Amantes practicando entre sudores,
a la hora que cierra la inocencia.
Cuando los novios se buscan furtivamente
en las caricias


Cuando tú y yo apagamos la luz, cerramos las cortinas,
Y nos despedimos de la luna y su envidia.

10 comentarios:

Laura dijo...

Envidiosa, envidiosa esta luna que observa sin necesidad de esconderse a los amantes.

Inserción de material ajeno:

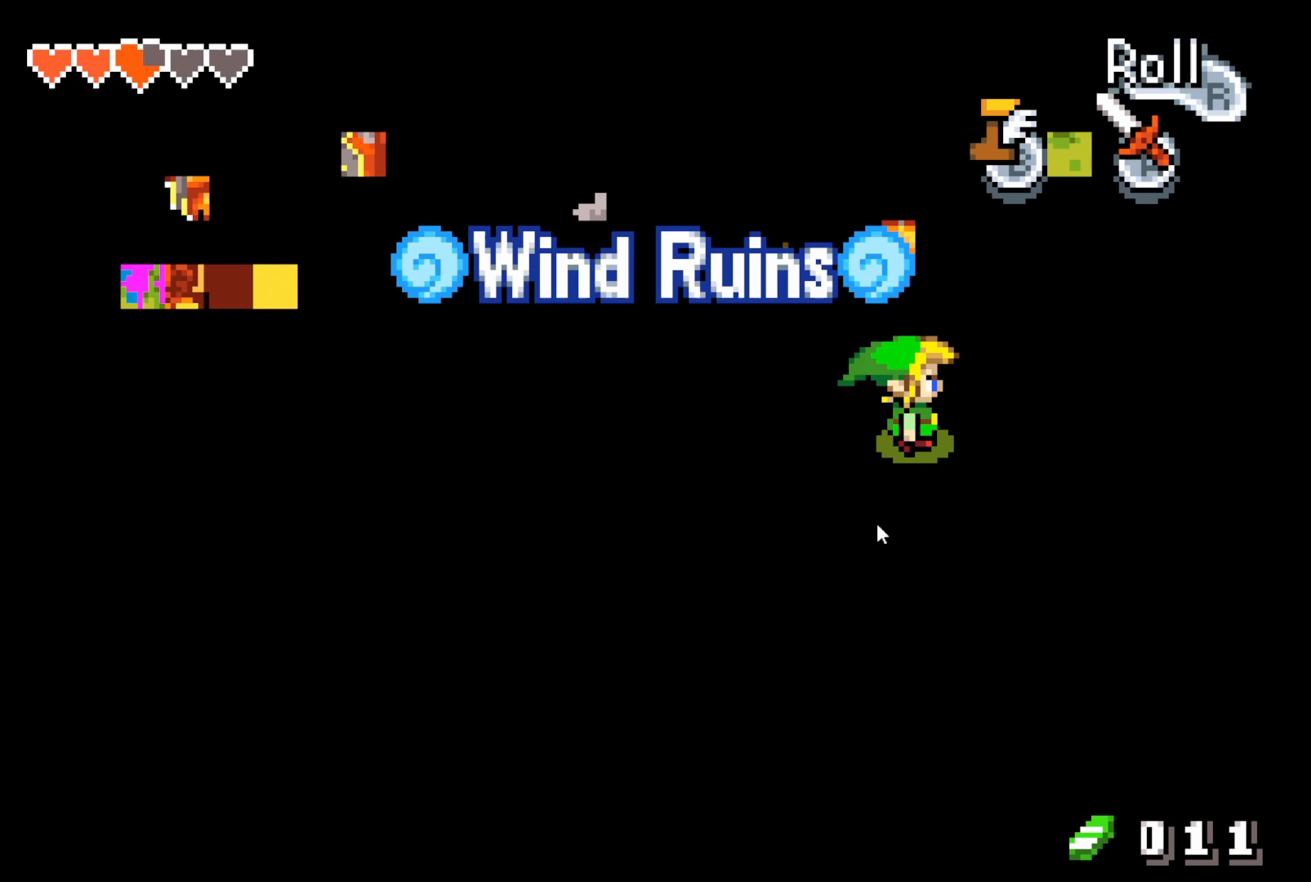
Gameplay with a controller (Nintendo layout); each line is a JSON object with the inputs held at the frame after it. "events" lists button and stick changes between this image and that frame as [ms after this image, input, new state], when the widget could be followed in between. Not read: B L3 R3.
{"buttons": ["DPAD_RIGHT"], "events": []}
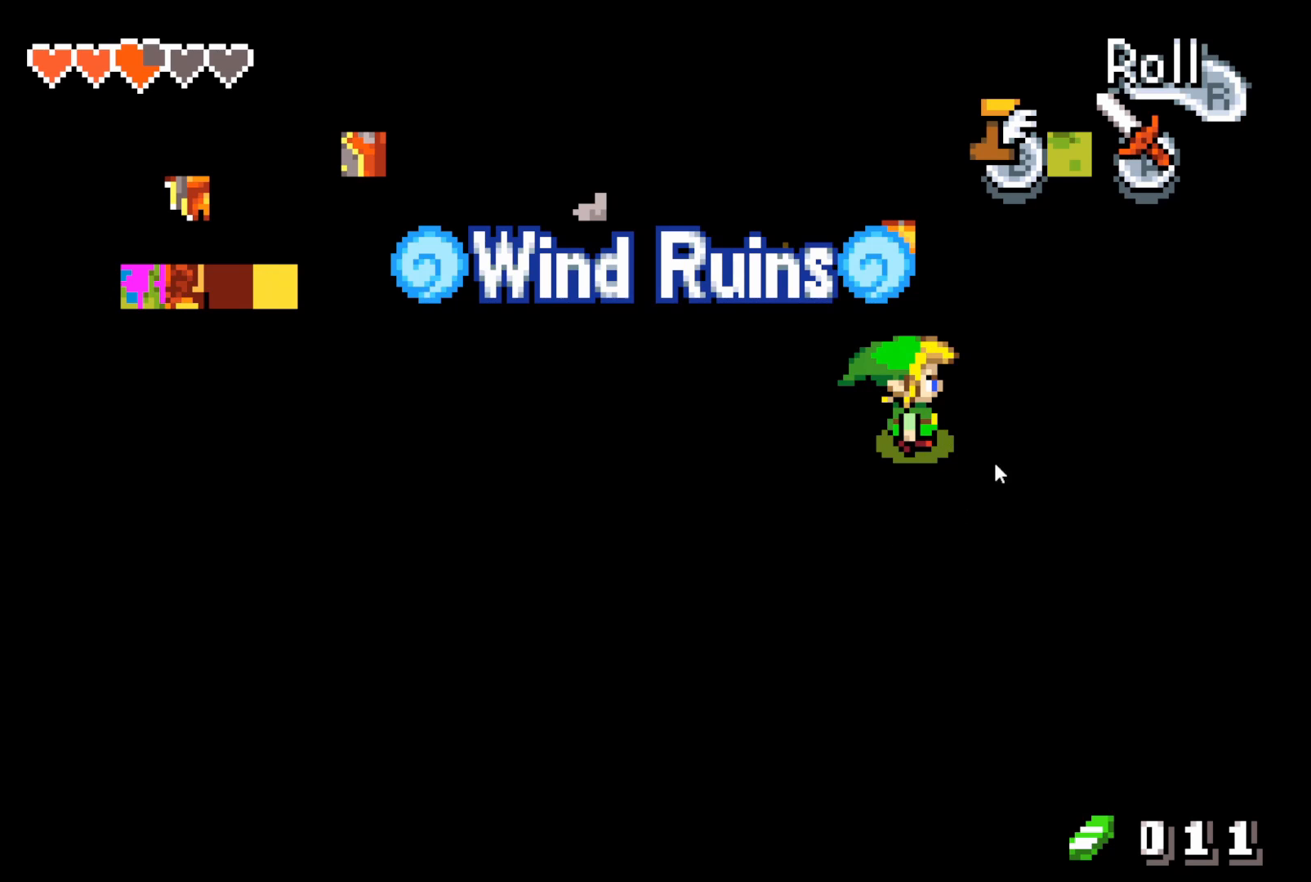
{"buttons": ["DPAD_RIGHT"], "events": []}
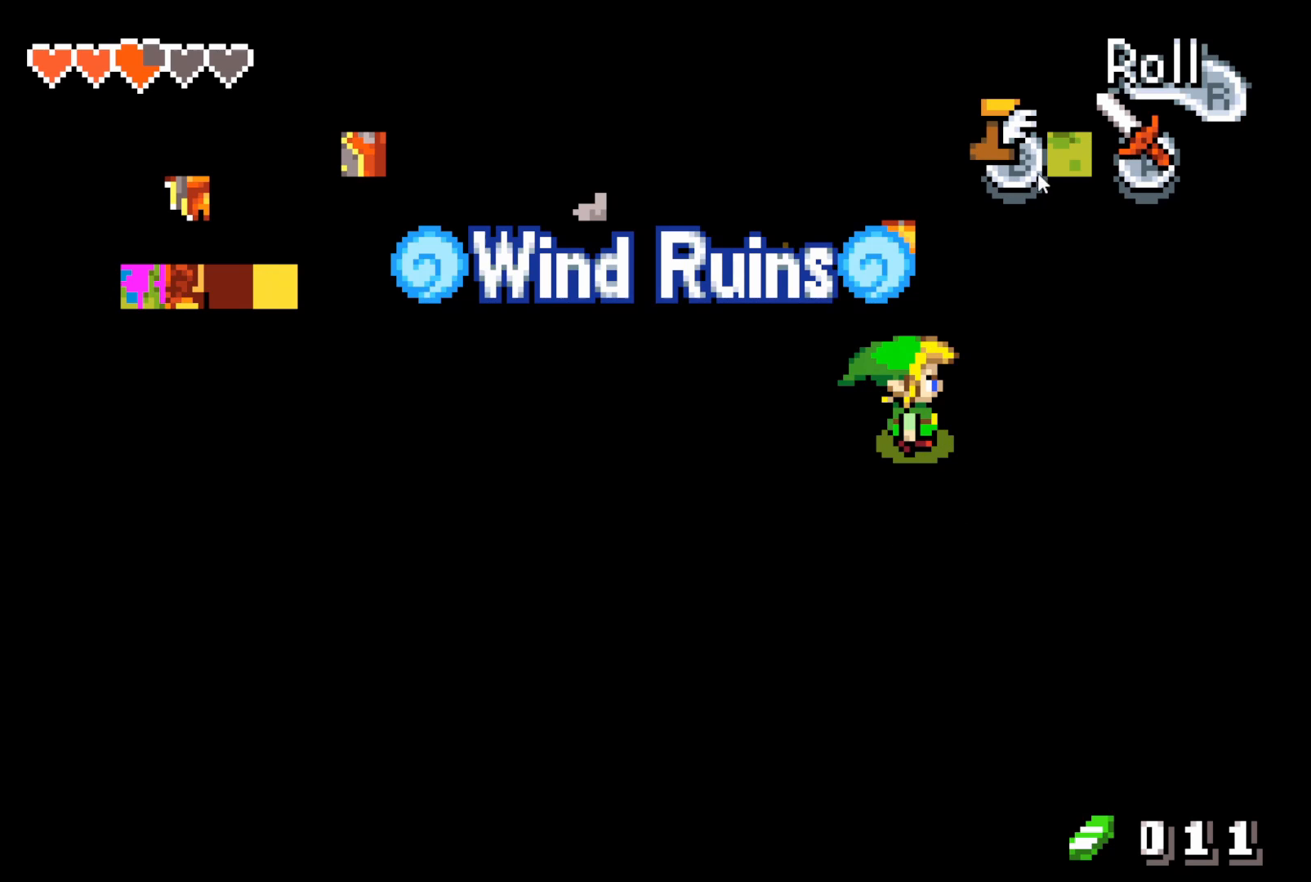
{"buttons": ["DPAD_RIGHT"], "events": []}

Esos amantes, que como tú bien dices y yo bien pienso, juran quererse hasta mañana y sueñan con la eternidad entre las sábanas.

Tremendo.

Un saludo

Anacronista dijo...

Eres grande, Ladrón.
La luna siempre será la envidiosa que acompaña la noche de los amantes... Más aún si ellos tienen un amor como el que describes, una revolución entre sábanas.
Es bueno volver a leer tus versos más seguidos por estos lados.

Un abrazo.

Anacronista dijo...

Ahh... Y curiosidad ¿Qué tal Anne Rice?

Lucina dijo...

Testigo de pasiones,
celosa de caricias..


Un beso

Anturayén dijo...

Qué luna...


Maravillosas letras, aquí me quedo.

Saludos!

iliamehoy dijo...

Sin duda la mejor manera de amar, pensar sólo en mañana pero con la esperanza de que la eternidad acompañe.
La luna, imprescindible, aún en su envidia.
Una sonrisa

Anacronista dijo...

Te dejé un regalito, Ladrón, espero sepas perdonal la molestia...
De Rice, tengo algunos libros esperando ser leídos pero luego espero seguir con ella, me llegó la curiosidad. Cuando vaya a comenzar con eso, te aviso.
Un abrazo.

Rodolfo Serrano dijo...

Un comienzo perfecto. Y lo que sigue, claro

saudade dijo...

Ya está mandado el mail :)

Haidée dijo...

Acabo de llegar, creo que me quedo, con permiso :)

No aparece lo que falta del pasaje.